Start of Input
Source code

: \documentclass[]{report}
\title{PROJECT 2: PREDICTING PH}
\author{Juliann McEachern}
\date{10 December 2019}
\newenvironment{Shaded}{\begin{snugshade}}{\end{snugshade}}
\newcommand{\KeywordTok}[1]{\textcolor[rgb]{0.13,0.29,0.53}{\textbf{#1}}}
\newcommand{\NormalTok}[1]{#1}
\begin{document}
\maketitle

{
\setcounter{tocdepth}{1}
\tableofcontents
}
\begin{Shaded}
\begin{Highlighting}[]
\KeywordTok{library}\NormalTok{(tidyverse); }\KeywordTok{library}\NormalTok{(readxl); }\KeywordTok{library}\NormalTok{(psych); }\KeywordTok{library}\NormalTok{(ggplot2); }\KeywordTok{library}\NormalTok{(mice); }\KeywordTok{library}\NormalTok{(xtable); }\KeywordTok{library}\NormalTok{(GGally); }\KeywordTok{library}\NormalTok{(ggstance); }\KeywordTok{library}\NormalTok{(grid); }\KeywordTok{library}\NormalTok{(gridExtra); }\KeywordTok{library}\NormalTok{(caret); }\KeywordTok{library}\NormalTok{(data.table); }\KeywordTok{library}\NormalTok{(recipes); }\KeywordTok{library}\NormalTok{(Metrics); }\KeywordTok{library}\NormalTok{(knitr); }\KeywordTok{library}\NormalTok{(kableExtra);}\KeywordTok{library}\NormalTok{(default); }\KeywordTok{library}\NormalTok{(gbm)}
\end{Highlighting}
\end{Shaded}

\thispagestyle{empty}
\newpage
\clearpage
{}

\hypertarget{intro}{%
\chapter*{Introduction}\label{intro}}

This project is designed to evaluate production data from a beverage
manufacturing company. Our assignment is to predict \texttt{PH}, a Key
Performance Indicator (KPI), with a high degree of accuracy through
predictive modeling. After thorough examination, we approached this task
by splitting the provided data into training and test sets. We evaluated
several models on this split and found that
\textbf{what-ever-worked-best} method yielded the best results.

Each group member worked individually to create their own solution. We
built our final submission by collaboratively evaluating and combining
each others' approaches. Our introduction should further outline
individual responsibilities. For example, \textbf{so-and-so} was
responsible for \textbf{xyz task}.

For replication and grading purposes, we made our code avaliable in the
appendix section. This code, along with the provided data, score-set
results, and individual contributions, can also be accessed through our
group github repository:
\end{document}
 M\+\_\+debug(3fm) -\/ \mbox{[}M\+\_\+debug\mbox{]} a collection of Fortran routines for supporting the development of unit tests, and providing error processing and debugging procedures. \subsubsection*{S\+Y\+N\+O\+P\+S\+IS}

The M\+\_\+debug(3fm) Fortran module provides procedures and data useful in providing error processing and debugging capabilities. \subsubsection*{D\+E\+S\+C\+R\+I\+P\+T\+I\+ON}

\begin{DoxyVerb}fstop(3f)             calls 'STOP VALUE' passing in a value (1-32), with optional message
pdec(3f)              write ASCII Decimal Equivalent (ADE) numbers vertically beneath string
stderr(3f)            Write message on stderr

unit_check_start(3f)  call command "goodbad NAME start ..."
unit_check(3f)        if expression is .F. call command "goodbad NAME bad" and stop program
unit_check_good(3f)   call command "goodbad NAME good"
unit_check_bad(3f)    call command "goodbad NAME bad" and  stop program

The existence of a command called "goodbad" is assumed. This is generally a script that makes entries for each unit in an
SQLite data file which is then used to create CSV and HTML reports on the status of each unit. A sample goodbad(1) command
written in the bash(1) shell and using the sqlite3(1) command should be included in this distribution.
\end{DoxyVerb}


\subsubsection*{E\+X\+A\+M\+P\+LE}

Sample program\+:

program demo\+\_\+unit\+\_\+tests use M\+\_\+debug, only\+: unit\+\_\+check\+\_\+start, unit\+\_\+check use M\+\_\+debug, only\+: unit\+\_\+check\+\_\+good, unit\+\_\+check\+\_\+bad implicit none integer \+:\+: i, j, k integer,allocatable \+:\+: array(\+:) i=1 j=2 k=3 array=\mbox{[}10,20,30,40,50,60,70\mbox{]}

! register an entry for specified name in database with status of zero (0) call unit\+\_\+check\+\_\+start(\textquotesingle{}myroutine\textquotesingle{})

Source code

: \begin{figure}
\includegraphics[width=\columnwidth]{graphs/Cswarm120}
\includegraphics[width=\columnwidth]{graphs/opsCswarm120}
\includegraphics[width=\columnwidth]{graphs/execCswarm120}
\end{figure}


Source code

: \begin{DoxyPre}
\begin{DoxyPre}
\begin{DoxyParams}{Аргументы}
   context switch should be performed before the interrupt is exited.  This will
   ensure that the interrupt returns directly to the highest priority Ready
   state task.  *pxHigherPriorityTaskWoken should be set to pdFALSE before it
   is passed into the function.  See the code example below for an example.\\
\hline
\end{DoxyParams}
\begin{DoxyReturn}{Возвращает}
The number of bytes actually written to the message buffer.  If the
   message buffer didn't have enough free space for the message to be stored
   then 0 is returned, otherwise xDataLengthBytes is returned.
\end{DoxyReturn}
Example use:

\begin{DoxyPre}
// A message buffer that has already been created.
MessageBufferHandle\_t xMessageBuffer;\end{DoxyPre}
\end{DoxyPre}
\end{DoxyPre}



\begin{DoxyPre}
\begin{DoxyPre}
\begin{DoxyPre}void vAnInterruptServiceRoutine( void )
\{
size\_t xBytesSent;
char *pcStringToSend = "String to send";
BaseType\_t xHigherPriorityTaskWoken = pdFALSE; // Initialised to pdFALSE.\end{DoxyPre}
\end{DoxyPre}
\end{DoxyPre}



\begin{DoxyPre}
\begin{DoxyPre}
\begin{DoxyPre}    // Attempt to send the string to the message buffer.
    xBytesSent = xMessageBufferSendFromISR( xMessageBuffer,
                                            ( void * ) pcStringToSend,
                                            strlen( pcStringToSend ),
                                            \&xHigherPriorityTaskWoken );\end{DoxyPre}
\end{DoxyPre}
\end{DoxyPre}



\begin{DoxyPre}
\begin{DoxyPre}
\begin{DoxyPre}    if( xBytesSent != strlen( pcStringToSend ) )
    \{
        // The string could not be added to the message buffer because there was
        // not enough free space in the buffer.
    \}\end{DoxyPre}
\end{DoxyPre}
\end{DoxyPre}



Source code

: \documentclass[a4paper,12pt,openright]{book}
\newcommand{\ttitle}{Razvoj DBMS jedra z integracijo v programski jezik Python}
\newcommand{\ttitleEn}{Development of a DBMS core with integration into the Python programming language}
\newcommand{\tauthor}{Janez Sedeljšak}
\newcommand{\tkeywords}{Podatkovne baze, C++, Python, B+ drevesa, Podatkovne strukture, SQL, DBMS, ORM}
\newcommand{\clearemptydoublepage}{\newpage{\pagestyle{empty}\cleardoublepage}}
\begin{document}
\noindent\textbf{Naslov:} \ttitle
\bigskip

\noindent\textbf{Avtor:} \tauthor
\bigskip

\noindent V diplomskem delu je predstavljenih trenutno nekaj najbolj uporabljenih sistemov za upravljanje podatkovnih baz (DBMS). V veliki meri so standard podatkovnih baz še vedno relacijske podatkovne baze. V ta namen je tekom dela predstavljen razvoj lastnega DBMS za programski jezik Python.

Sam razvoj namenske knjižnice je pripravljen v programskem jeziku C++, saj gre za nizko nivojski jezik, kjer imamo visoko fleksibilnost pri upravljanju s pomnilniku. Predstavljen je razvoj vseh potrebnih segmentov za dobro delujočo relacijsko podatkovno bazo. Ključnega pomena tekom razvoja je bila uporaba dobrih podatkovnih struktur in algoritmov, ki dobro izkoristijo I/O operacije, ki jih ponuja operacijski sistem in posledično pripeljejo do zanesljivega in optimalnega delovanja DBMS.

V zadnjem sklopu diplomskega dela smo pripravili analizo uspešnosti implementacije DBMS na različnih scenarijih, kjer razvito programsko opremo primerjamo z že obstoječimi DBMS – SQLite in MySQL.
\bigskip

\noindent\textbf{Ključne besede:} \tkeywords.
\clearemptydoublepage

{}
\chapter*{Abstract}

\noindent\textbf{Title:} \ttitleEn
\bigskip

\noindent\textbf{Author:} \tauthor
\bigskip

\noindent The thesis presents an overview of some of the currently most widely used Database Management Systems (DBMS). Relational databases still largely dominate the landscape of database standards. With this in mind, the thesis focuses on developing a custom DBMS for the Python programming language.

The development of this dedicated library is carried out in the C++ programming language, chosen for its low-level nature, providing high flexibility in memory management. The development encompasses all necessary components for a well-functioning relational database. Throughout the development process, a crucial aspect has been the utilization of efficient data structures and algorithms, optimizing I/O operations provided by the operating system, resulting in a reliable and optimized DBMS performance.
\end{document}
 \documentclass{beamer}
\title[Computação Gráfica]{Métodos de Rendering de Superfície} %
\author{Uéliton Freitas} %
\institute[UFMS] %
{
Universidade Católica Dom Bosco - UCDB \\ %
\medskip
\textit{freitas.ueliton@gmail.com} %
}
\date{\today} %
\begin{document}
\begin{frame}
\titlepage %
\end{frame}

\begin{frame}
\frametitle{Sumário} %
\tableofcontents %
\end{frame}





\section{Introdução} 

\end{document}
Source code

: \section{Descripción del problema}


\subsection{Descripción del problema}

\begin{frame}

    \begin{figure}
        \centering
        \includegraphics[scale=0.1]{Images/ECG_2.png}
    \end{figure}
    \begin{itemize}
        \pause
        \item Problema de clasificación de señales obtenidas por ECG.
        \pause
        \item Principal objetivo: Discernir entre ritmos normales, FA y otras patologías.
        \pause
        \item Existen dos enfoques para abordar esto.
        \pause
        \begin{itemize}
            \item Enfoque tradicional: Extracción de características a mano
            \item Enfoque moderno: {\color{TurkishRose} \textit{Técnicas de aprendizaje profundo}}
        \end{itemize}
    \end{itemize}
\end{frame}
End of Input
= Task brief =
Among the lines above, find those that contain the word "clearemptydoublepage" and copy them.

= Solution to this exercise =
\newcommand{\clearemptydoublepage}{\newpage{\pagestyle{empty}\cleardoublepage}}
\clearemptydoublepage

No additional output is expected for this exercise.